* _TASK REQUIREMENTS_
From the first line to the last, please print the entries exactly, omitting pictures.

* _EXERCISE INPUT_
== Segment start ==

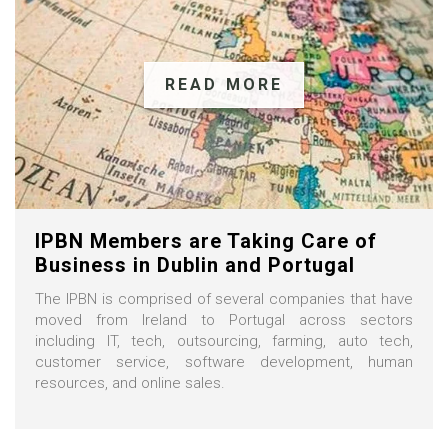
READ MORE
IPBN Members are Taking Care of
Business in Dublin and Portugal
The IPBN is comprised of several companies that have
moved from Ireland to Portugal across sectors
including IT, tech, outsourcing, farming, auto tech,
customer service, software development, human
resources, and online sales.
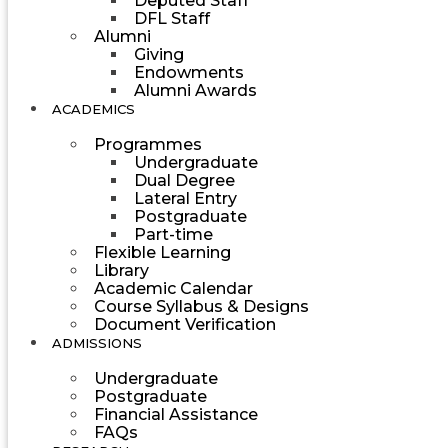
Deputed Staff
DFL Staff
Alumni
Giving
Endowments
Alumni Awards
ACADEMICS
Programmes
Undergraduate
Dual Degree
Lateral Entry
Postgraduate
Part-time
Flexible Learning
Library
Academic Calendar
Course Syllabus & Designs
Document Verification
ADMISSIONS
Undergraduate
Postgraduate
Financial Assistance
FAQs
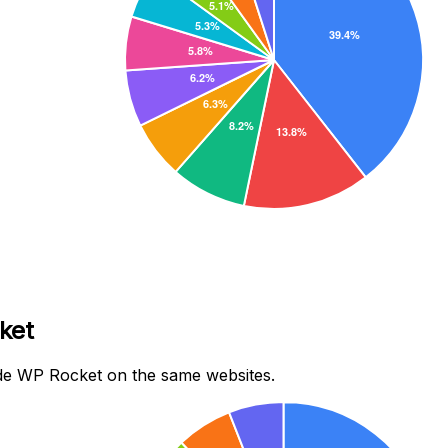
ket
de WP Rocket on the same websites.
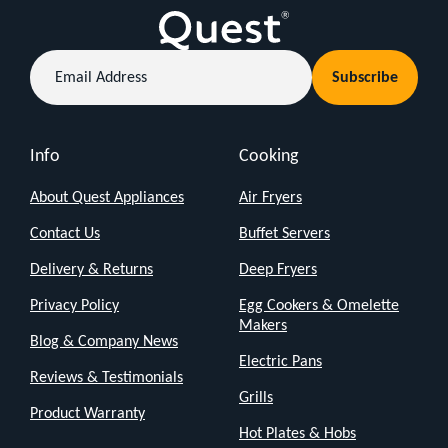
Email
Subscribe
Address
Info
Cooking
About Quest Appliances
Air Fryers
Contact Us
Buffet Servers
Delivery & Returns
Deep Fryers
Privacy Policy
Egg Cookers & Omelette
Makers
Blog & Company News
Electric Pans
Reviews & Testimonials
Grills
Product Warranty
Hot Plates & Hobs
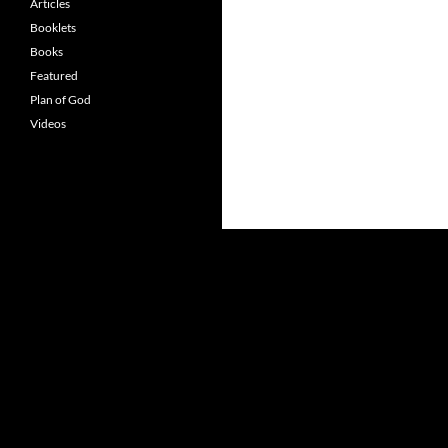
Articles
Booklets
Books
Featured
Plan of God
Videos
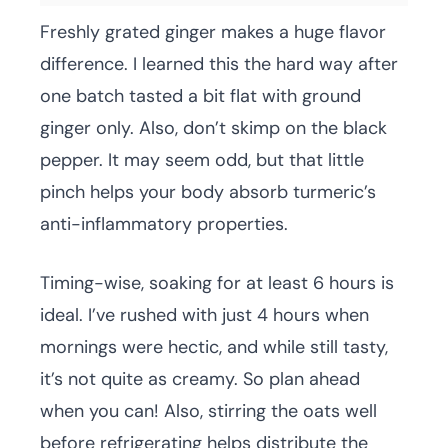
Freshly grated ginger makes a huge flavor
difference. I learned this the hard way after
one batch tasted a bit flat with ground
ginger only. Also, don’t skimp on the black
pepper. It may seem odd, but that little
pinch helps your body absorb turmeric’s
anti-inflammatory properties.
Timing-wise, soaking for at least 6 hours is
ideal. I’ve rushed with just 4 hours when
mornings were hectic, and while still tasty,
it’s not quite as creamy. So plan ahead
when you can! Also, stirring the oats well
before refrigerating helps distribute the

== Segment end ==

* _TASK RESULT_
READ MORE
IPBN Members are Taking Care of
Business in Dublin and Portugal
The IPBN is comprised of several companies that have
moved from Ireland to Portugal across sectors
including IT, tech, outsourcing, farming, auto tech,
customer service, software development, human
resources, and online sales.
Deputed Staff
DFL Staff
Alumni
Giving
Endowments
Alumni Awards
ACADEMICS
Programmes
Undergraduate
Dual Degree
Lateral Entry
Postgraduate
Part-time
Flexible Learning
Library
Academic Calendar
Course Syllabus & Designs
Document Verification
ADMISSIONS
Undergraduate
Postgraduate
Financial Assistance
FAQs
ket
de WP Rocket on the same websites.
Email
Subscribe
Address
Info
Cooking
About Quest Appliances
Air Fryers
Contact Us
Buffet Servers
Delivery & Returns
Deep Fryers
Privacy Policy
Egg Cookers & Omelette
Makers
Blog & Company News
Electric Pans
Reviews & Testimonials
Grills
Product Warranty
Hot Plates & Hobs
Articles
Booklets
Books
Featured
Plan of God
Videos
Freshly grated ginger makes a huge flavor
difference. I learned this the hard way after
one batch tasted a bit flat with ground
ginger only. Also, don’t skimp on the black
pepper. It may seem odd, but that little
pinch helps your body absorb turmeric’s
anti-inflammatory properties.
Timing-wise, soaking for at least 6 hours is
ideal. I’ve rushed with just 4 hours when
mornings were hectic, and while still tasty,
it’s not quite as creamy. So plan ahead
when you can! Also, stirring the oats well
before refrigerating helps distribute the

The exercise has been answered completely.